She kicks off our new weekly series about the mass of education that goes on beyond school and university walls, education which will play a crucial role in the Government's plan to provide us all with Lifelong Long Learning Accounts.
The week before the mass line dance just merged into one long working day. It was so frantic, I didn't even notice my own 49th birthday, which came and went without any celebrations.
At the start of the week, we had meetings with the police in preparation for The Big Learn in Birmingham city centre on Saturday. The event involved bands, stalls and street entertainment as well as hundreds of dancers, and the police wanted to make sure we had our crowd-control techniques sorted out.
As seven of us walked the site in Victoria Square on Tuesday to check fire-escape routes and bomb-alert precautions, I felt more as if I was putting on a rock festival than an adult learning week. In Birmingham, the city council adult education and libraries services run the celebrations jointly with the further education colleges and universities.
After months of planning, we were now down to the nitty-gritty of making sure there were enough fluorescent tabards for the stewards, testing the PA system and synchronising the helium balloons ready for release.
Meanwhile, I was still taking calls from people all round the country wanting to take part in the line dance record attempt. The idea was to launch Adult Learners' Week nationally and get into the Guinness Book of Records with simultaneous dances to the same music all over Britain at 11.30am on Saturday. People were ringing up from Rotherham or Liverpool worrying about where to get the music or St John ambulance on stand-by.

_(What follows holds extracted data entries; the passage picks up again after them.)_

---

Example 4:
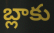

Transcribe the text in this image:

బ్లాకు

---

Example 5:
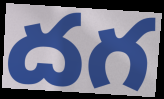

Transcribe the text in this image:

దగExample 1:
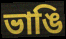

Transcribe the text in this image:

ভাঙি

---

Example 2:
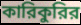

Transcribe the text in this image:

কারিকুরির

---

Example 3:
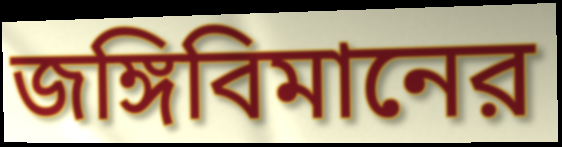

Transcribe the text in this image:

জঙ্গিবিমানের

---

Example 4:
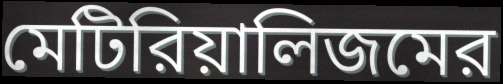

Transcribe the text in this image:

মেটিরিয়ালিজমের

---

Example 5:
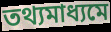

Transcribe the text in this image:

তথ্যমাধ্যমেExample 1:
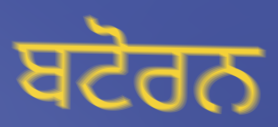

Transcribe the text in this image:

ਬਟੋਰਨ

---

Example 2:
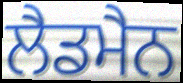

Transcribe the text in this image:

ਲੈਡਮੈਨ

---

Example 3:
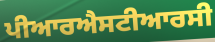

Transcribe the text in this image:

ਪੀਆਰਐਸਟੀਆਰਸੀ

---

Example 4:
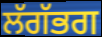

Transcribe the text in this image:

ਲੱਗੱਭਗ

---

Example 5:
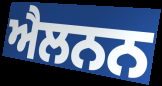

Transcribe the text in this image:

ਐਲਨਨ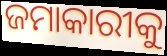
ଜମାକାରୀକୁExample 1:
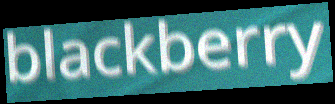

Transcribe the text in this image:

blackberry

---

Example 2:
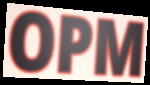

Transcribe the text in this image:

OPM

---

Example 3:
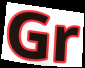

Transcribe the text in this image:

Gr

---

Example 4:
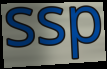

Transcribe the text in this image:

ssp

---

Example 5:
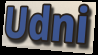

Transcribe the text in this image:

Udni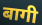
बागी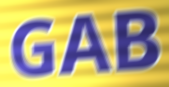
GABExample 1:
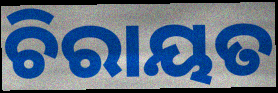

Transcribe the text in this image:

ଚିରାୟତ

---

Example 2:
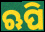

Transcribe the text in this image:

ଋପି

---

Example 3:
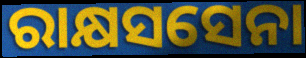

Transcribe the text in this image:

ରାକ୍ଷସସେନା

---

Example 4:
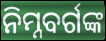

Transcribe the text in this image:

ନିମ୍ନବର୍ଗଙ୍କ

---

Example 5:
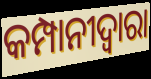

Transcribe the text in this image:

କମ୍ପାନୀଦ୍ୱାରାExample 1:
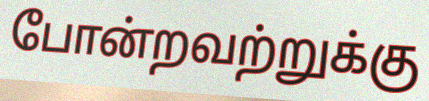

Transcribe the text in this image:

போன்றவற்றுக்கு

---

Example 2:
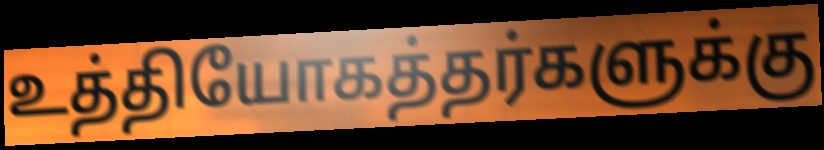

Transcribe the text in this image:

உத்தியோகத்தர்களுக்கு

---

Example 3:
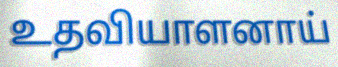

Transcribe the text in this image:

உதவியாளனாய்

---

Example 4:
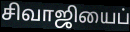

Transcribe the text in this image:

சிவாஜியைப்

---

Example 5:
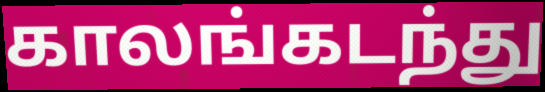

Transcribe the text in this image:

காலங்கடந்து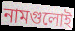
নামগুলোই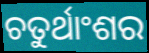
ଚତୁର୍ଥାଂଶରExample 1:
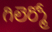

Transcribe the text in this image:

గిలెర్మో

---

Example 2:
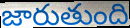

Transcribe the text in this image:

జారుతుంది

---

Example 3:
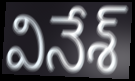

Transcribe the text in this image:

వినేశ్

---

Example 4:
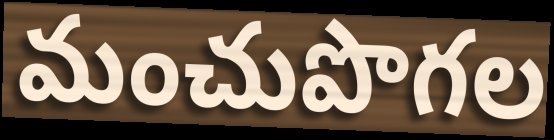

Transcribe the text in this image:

మంచుపొగల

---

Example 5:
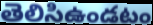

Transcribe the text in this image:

తెలిసిఉండటం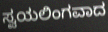
ಸ್ವಯಲಿಂಗವಾದ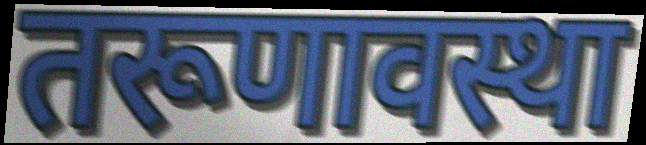
तरूणावस्था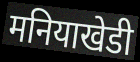
मनियाखेडी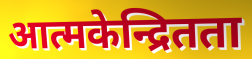
आत्मकेन्द्रितता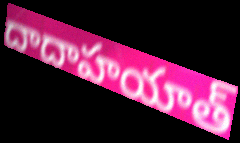
దాదాహయాత్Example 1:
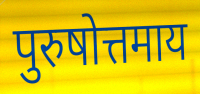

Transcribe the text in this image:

पुरुषोत्तमाय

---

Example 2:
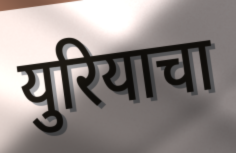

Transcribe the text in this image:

युरियाचा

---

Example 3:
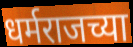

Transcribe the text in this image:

धर्मराजच्या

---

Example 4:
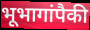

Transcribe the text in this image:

भूभागांपैकी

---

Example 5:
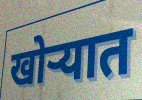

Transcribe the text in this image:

खोऱ्यात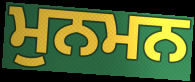
ਮੁਨਮਨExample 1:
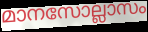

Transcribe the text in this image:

മാനസോല്ലാസം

As the big day got nearer, I got more and more twitchy. What if no one turned up, or it poured with rain? As I drove home late each evening to eat yet another takeaway with my long-suffering husband I would look at other people sitting in their cars and think: "How can you be so calm?"
"Black Thursday" was definitely the lowest point. First the Chinese brush- painting tutor who was going to be doing demonstrations pulled out, then a whole troop of tap dancers chickened out after realising they really were going to have to perform in public.

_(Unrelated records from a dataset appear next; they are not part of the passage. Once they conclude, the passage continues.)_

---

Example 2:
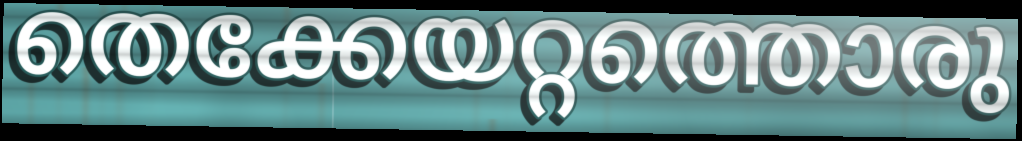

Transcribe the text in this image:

തെക്കേയറ്റത്തൊരു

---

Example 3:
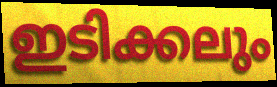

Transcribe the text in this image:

ഇടിക്കലും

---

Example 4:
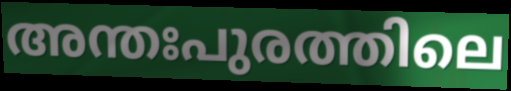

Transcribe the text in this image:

അന്തഃപുരത്തിലെ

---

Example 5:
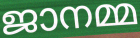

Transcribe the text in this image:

ജാനമ്മ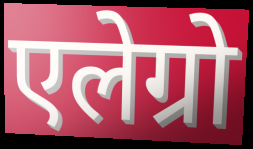
एलेग्रो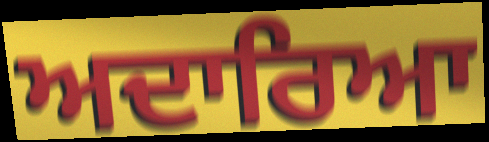
ਅਦਾਰਿਆ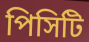
পিসিটিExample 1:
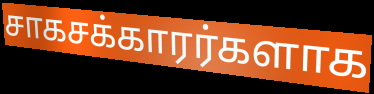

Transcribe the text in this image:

சாகசக்காரர்களாக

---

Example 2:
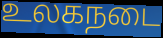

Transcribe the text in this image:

உலகநடை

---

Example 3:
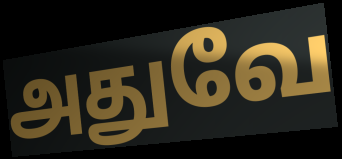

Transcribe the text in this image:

அதுவே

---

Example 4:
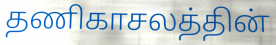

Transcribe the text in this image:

தணிகாசலத்தின்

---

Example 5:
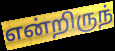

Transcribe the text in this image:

என்றிருந்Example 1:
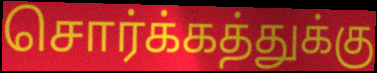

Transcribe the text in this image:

சொர்க்கத்துக்கு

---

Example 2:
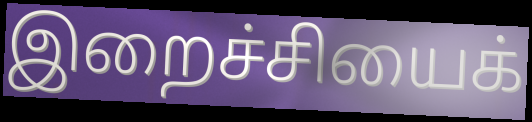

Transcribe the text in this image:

இறைச்சியைக்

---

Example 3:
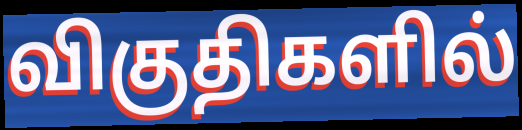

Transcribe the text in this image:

விகுதிகளில்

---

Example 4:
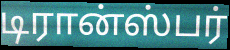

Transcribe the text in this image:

டிரான்ஸ்பர்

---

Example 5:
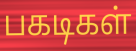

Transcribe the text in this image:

பகடிகள்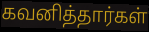
கவனித்தார்கள்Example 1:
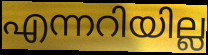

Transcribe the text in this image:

എന്നറിയില്ല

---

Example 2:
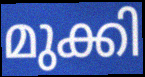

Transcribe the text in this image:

മുക്കി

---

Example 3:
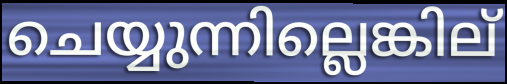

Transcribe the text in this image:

ചെയ്യുന്നില്ലെങ്കില്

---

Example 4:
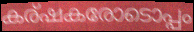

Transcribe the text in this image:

കര്ഷകരോടൊപ്പം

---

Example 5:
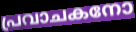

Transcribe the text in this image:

പ്രവാചകനോ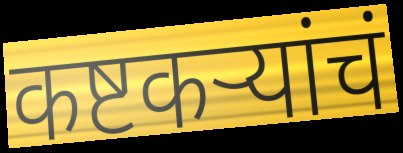
कष्टकऱ्यांचंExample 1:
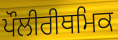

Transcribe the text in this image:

ਪੌਲੀਰੀਥਮਿਕ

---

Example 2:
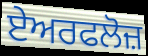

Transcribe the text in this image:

ਏਅਰਫਲੋਜ਼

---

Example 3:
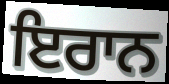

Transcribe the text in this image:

ਇਰਾਨ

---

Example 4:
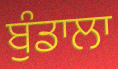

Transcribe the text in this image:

ਬੁੰਡਾਲਾ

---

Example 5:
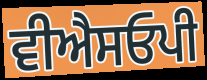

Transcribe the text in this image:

ਵੀਐਸਓਪੀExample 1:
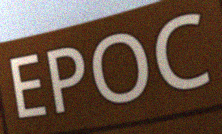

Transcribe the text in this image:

EPOC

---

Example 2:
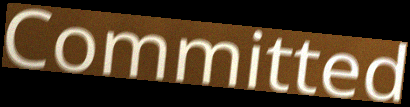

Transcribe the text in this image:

Committed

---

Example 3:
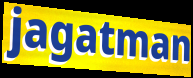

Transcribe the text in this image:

jagatman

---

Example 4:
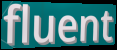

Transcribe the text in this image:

fluent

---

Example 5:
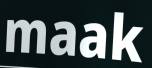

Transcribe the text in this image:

maak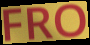
FRO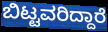
ಬಿಟ್ಟವರಿದ್ದಾರೆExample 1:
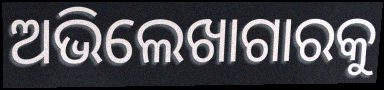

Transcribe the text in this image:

ଅଭିଲେଖାଗାରକୁ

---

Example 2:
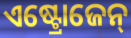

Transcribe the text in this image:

ଏଷ୍ଟ୍ରୋଜେନ୍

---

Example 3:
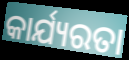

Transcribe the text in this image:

କାର୍ଯ୍ୟରତା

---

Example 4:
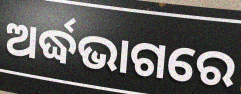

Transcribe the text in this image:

ଅର୍ଦ୍ଧଭାଗରେ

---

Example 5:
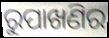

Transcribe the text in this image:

ରୁପାଖଣିରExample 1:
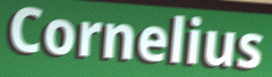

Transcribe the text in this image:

Saturday dawned without thunderstorms, and the square looked glorious, with hundreds of decorated market stalls promoting every kind of education classes, along with 700 helium balloons. People were drawn in like magnets, and the stewards began to shepherd the line dancers into a giant enclosure. At 11.30, we had a mass countdown, and then about 500 people - from beginners to experienced dancers - joined in the Cowboy Swing.
Whether we make it into the record books or not, it was a fantastic sight - everybody was learning something and there were tutors and students and members of the public all enjoying something together. I thought it was a tremendous advertisement for adult learning.